Exercise prompt - Convert each line of text in the material below into a JSON list of strings, with one string per line. Omit blank lines and the bracketed picture markers.

....

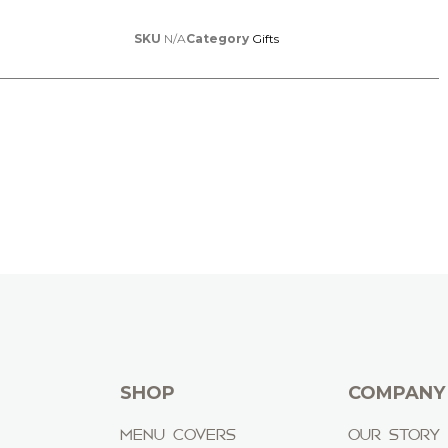
SKU
N/A
Category
Gifts
SHOP
COMPANY
MENU COVERS
OUR STORY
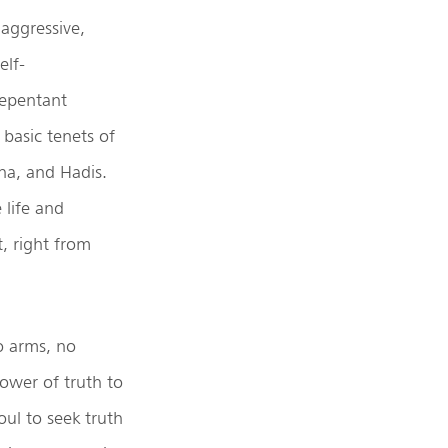
 aggressive,
elf-
repentant
 basic tenets of
na, and Hadis.
 life and
, right from
to arms, no
power of truth to
oul to seek truth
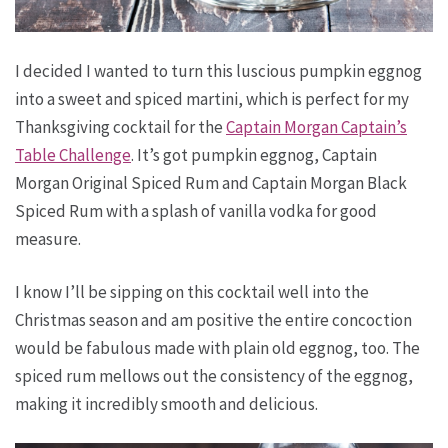
I decided I wanted to turn this luscious pumpkin eggnog
into a sweet and spiced martini, which is perfect for my
Thanksgiving cocktail for the
Captain Morgan Captain’s
Table Challenge
. It’s got pumpkin eggnog, Captain
Morgan Original Spiced Rum and Captain Morgan Black
Spiced Rum with a splash of vanilla vodka for good
measure.
I know I’ll be sipping on this cocktail well into the
Christmas season and am positive the entire concoction
would be fabulous made with plain old eggnog, too. The
spiced rum mellows out the consistency of the eggnog,
making it incredibly smooth and delicious.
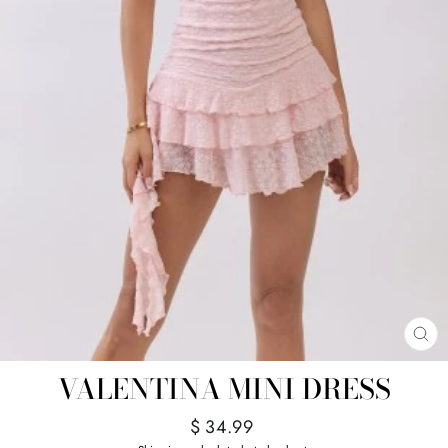
CL
(E
VALENTINA MINI DRESS
Regular
$ 34.99
price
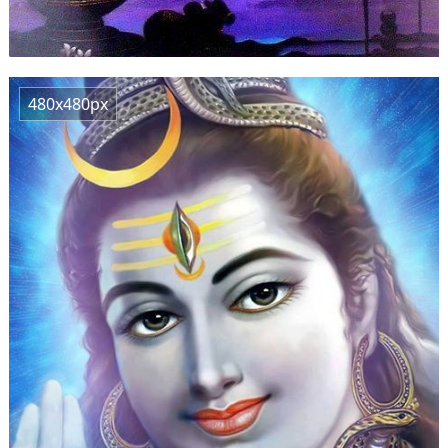
480x480px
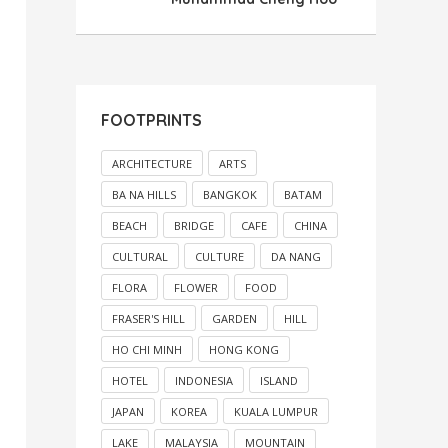
FOOTPRINTS
ARCHITECTURE
ARTS
BA NA HILLS
BANGKOK
BATAM
BEACH
BRIDGE
CAFE
CHINA
CULTURAL
CULTURE
DA NANG
FLORA
FLOWER
FOOD
FRASER'S HILL
GARDEN
HILL
HO CHI MINH
HONG KONG
HOTEL
INDONESIA
ISLAND
JAPAN
KOREA
KUALA LUMPUR
LAKE
MALAYSIA
MOUNTAIN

....

Output of the exercise -
[
  "SKU",
  "N/A",
  "Category",
  "Gifts",
  "SHOP",
  "COMPANY",
  "MENU COVERS",
  "OUR STORY",
  " aggressive,",
  "elf-",
  "repentant",
  " basic tenets of",
  "na, and Hadis.",
  " life and",
  ", right from",
  "to arms, no",
  "power of truth to",
  "oul to seek truth",
  "I decided I wanted to turn this luscious pumpkin eggnog",
  "into a sweet and spiced martini, which is perfect for my",
  "Thanksgiving cocktail for the",
  "Captain Morgan Captain’s",
  "Table Challenge",
  ". It’s got pumpkin eggnog, Captain",
  "Morgan Original Spiced Rum and Captain Morgan Black",
  "Spiced Rum with a splash of vanilla vodka for good",
  "measure.",
  "I know I’ll be sipping on this cocktail well into the",
  "Christmas season and am positive the entire concoction",
  "would be fabulous made with plain old eggnog, too. The",
  "spiced rum mellows out the consistency of the eggnog,",
  "making it incredibly smooth and delicious.",
  "CL",
  "(E",
  "VALENTINA MINI DRESS",
  "Regular",
  "$ 34.99",
  "price",
  "480x480px",
  "FOOTPRINTS",
  "ARCHITECTURE",
  "ARTS",
  "BA NA HILLS",
  "BANGKOK",
  "BATAM",
  "BEACH",
  "BRIDGE",
  "CAFE",
  "CHINA",
  "CULTURAL",
  "CULTURE",
  "DA NANG",
  "FLORA",
  "FLOWER",
  "FOOD",
  "FRASER'S HILL",
  "GARDEN",
  "HILL",
  "HO CHI MINH",
  "HONG KONG",
  "HOTEL",
  "INDONESIA",
  "ISLAND",
  "JAPAN",
  "KOREA",
  "KUALA LUMPUR",
  "LAKE",
  "MALAYSIA",
  "MOUNTAIN"
]